Alginate or alginic acid is an anionic polysaccharide found in the cell walls of different organisms such as brown algae, where it forms a gum with the help of water. Alginate has the ability to absorb water quickly in the extracted variety. It has the ability to absorb 200 to 300 times more water than its own weight. It is present in different colors ranging from white to the yellow color as well as yellowish-brown. It has different forms such as granular, filamentous, and powdered forms. Alginates are linear copolymers having several monomers. Sodium alginate is the sodium salt of alginic acid that is a gum obtained from the cell walls of brown seaweed. It is used in a different industries such as textile printing, food industry, and pharmaceutical industry. Dental impression objects use alginate to form gels. Alginate is safe both in the food as well as skin related products. Calcium alginate is also a form of alginate that is made from sodium alginate by removing sodium with calcium. Alginate beads can also be made by replacing calcium with barium (Ba2+), Strontium (SR2+) (Morch, et al., 2006), magnesium (Mg2+), cobalt (Co2+), iron (Fe3+), and nickel (Ni2+). Due to the gelation ability of alginate to the divalent cations as, for example, Ca2+, it can be used for encapsulation and cell immobilization. Industrial varieties of alginates are obtained from seaweeds such as Ascophyllum nodosum and the the giant kelp Macrocystis pyrifera. Two genera of bacteria are also able to produce alginates. These are Azotobacter and Pseudomonas (Remminghorst, and Rehm, 2009)
Yttrium Barium Copper Oxide (YBa2Cu4O7) belongs to the family of crystalline chemical compounds having high temperature superconductivity. It is the first compound found to have superconducting nature above the boiling point of liquid nitrogen. It is prepared by the combination of Y3+, Ba2+, and Cu2+, along with alginate beads and heating the solution to 920˚C forming a gel. YBa2Cu4O7 is made up of layers having CuO2 planes and CuO4 ribbons. Superconducting materials such as YBa2Cu4O7 are used as magnets in magnetic levitation and magnetic resonance imaging.

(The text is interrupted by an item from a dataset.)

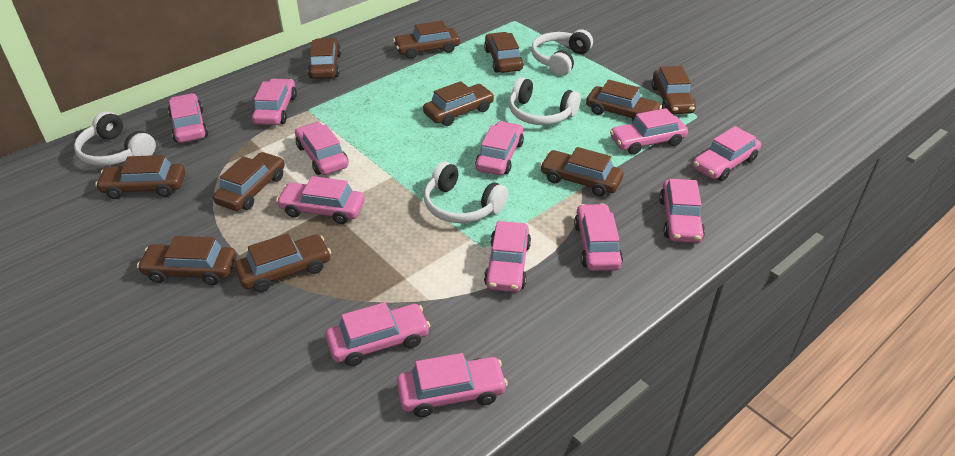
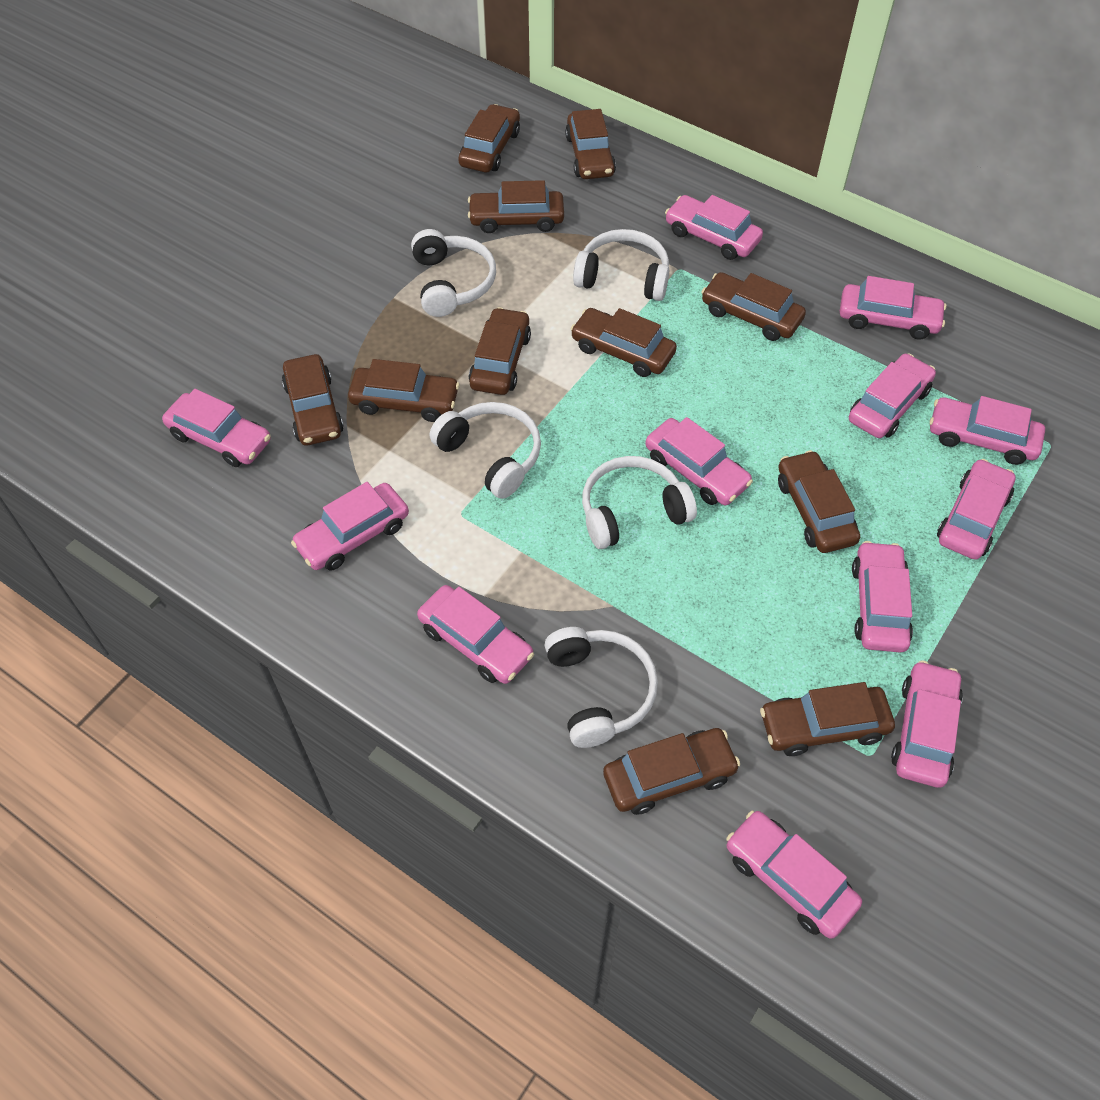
white headphones: 4 -> 5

Superconducting seaweeds can be among the best examples of green chemistry that is based on the optimal use of natural products. These seaweeds are able to perform an important physicochemical process, i.e. transmission of electricity without any resistance, thereby resulting in faster and efficient electricity. They can also help in encompassing delicate complexities of technology as, for example, networks and helices. Much work has already been done by nature that can efficiently be used by human beings. Superconducting properties can reduce the cost of producing electricity by 60%, and in case of superconducting seaweeds, simple chemistry along with cheap products can make superconducting materials really cheap for larger availability, thereby further reducing the cost of electricity.

References

Morch, Y. A., Donati, I., Strand, B. L. and Skjak-Braek, G. 2006. Effect of Ca2+, Ba2+, and Sr2+ on alginate microbeads. Biomacromolecules, 7, 1471-80.
Remminghorst, U. and Rehm, B. H. 2009. Microbial production of alginate: Biosynthesis and applications. Microbial Production of Biopolymers and Polymer Precursor: Applications and Perspectives.